The new base, and totem poles, were blessed Tuesday in a ceremony and lunch held by the Coast Guard, federal government ministers, and representatives of several area First Nations.
The base was badly needed to help mariners in distress, from First Nations to anyone from anywhere in the world passing through the area, because Port Hardy lies “at the very tip of Northern Vancouver Island. It’s a vast amount of ocean space, and it is treacherous,” Stanley Hunt told West Coast Now.
“At the top of the island, there’s nothing between you and Japan,” he said. “There’s a lot of area out there to have things go wrong.”
When Hunt started the front poles, three years ago, he “concentrated on the creatures from the sea, and had all the creatures represented on both poles.” He also carved a panel installed in the base conference room.

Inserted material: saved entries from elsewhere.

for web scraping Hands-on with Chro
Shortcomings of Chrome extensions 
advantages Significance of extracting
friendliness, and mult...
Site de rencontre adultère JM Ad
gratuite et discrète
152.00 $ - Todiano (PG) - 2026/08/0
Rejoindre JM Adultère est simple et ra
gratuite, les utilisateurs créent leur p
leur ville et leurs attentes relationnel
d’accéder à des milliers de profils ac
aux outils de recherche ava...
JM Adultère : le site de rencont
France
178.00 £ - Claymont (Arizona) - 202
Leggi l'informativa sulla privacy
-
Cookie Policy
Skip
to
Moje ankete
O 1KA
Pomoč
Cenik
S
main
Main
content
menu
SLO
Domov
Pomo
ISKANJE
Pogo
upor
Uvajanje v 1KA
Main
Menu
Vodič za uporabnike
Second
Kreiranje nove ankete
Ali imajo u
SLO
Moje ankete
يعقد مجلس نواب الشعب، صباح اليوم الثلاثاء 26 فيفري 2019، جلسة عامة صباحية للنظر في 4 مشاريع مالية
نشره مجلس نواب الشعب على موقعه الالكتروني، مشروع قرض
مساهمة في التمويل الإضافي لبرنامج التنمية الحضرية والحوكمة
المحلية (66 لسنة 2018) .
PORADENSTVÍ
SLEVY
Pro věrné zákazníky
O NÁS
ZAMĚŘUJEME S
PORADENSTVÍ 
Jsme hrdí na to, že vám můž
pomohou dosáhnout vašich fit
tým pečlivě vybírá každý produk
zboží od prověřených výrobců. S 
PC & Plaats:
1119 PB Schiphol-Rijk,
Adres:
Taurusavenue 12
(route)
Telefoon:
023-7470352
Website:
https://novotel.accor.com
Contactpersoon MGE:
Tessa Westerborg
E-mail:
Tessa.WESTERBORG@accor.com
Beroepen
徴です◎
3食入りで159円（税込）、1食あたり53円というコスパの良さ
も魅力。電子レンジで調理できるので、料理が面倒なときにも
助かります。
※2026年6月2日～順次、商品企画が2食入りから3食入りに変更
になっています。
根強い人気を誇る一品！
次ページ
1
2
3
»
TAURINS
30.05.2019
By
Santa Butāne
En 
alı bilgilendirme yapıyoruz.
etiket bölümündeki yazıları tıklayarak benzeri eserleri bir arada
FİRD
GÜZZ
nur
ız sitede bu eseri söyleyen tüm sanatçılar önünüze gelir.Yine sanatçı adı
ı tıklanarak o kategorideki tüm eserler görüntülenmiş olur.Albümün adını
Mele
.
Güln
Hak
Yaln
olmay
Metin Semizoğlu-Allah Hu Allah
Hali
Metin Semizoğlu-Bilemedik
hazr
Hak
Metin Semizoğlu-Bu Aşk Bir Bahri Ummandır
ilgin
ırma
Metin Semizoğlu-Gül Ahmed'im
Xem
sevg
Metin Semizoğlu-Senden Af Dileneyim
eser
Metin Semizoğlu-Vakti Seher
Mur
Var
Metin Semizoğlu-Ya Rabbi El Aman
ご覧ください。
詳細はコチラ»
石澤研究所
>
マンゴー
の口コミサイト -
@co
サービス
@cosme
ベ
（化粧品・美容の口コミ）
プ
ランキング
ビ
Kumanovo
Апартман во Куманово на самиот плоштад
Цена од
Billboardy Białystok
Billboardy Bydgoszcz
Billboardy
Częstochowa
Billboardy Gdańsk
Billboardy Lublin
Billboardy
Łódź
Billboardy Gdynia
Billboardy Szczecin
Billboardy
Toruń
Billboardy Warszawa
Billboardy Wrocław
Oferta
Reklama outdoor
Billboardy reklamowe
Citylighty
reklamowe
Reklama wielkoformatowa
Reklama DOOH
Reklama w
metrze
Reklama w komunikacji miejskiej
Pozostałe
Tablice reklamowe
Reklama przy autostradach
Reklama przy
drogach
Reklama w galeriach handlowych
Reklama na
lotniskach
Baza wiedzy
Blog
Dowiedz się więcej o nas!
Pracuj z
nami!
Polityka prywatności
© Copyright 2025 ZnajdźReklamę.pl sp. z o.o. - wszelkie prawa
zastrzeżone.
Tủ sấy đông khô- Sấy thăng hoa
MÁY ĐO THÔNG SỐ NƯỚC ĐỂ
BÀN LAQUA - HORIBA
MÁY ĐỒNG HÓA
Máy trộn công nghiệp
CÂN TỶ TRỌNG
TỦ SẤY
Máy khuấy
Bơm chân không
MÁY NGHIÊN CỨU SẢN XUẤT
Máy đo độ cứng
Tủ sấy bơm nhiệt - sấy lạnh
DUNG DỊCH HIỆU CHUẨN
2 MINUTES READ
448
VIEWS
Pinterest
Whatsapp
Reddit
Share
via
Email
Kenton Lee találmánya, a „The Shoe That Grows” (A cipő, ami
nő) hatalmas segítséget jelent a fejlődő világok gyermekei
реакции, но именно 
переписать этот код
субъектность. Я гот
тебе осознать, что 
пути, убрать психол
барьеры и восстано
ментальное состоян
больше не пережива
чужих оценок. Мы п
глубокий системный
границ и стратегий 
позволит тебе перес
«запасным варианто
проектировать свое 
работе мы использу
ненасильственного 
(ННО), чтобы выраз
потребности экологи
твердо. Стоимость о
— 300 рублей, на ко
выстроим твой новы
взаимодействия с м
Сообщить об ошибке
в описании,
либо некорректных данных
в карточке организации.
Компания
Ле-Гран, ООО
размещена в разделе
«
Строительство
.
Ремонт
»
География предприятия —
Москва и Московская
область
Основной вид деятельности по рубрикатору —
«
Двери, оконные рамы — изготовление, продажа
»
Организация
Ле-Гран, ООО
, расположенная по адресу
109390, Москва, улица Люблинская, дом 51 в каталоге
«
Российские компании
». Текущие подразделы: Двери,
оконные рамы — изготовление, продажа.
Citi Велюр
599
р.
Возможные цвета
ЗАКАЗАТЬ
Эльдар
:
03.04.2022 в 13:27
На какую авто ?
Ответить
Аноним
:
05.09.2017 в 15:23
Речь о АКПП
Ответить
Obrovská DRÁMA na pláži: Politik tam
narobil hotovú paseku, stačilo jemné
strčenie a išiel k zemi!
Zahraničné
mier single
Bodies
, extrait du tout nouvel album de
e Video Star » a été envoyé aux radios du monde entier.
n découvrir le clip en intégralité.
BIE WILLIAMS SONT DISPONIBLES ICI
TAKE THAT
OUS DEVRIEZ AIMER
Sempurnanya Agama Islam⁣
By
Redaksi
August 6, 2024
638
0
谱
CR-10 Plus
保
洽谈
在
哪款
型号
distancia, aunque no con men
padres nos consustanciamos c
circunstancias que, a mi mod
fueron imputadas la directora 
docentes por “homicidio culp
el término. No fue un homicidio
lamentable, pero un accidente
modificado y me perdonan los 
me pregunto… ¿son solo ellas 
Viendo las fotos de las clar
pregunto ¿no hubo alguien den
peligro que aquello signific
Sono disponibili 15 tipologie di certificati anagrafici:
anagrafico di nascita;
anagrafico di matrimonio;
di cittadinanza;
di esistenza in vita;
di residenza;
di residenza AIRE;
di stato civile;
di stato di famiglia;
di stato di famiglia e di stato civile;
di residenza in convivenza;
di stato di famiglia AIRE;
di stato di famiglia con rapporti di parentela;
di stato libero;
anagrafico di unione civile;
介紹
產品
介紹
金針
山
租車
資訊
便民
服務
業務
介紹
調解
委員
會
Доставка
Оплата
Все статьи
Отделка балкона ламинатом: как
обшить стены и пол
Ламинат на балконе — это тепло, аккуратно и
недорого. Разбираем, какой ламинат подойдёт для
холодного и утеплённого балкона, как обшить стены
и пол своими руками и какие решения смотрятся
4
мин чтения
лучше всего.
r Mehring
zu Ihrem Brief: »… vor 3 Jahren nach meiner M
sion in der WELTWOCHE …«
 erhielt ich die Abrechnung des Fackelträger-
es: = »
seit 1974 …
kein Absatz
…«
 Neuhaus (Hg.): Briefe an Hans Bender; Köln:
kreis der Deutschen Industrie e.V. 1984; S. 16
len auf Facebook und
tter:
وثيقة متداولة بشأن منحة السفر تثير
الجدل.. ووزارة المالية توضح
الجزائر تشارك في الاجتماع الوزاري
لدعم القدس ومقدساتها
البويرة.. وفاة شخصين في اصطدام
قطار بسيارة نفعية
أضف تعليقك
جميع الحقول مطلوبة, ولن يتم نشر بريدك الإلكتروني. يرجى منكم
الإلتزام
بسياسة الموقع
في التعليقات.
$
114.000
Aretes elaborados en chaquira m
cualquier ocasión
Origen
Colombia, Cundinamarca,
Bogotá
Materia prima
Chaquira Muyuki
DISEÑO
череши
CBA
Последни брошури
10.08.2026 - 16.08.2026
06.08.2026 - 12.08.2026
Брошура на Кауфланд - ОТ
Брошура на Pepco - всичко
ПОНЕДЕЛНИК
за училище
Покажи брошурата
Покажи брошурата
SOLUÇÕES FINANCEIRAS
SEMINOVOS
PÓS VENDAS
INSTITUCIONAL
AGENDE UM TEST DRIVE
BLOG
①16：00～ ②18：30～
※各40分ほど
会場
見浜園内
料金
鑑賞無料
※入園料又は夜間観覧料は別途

A third pole, by master carver and Kwakiutl Chief Calvin Hunt, stands guard on the ocean-facing side of the facility. Its role, said a Coast Guard statement, is to “keep watch on the ocean side of the facility, letting mariners know they are entering Kwakiutl Territory.”
The base was planned in collaboration with the Kwakiutl First Nation and the District of Port Hardy, noted Joyce Murray, federal Minister of Fisheries, Oceans and the Canadian Coast Guard. It will “keep mariners safer and the marine environment cleaner for years to come,” she said in the statement.
At the same ceremony, the Coast Guard officially dedicated the CCGS Pachena Bay into service. The ship has been working on the B.C. coast since 2019, but its dedication was delayed by the pandemic.
“We are improving our ability to respond to marine incidents quickly, and making our waters safer for everyone,” said Minister of Transport Omar Alghabra in the federal statement.
The Port Hardy base, and five others, are funded under the Canada’s $3.5 billion Ocean Protection Plan, aimed at marine safety, healthy marine ecosystems, partnering with Indigenous and other coastal communities, and research on preventing and responding to oil spills and noise pollution.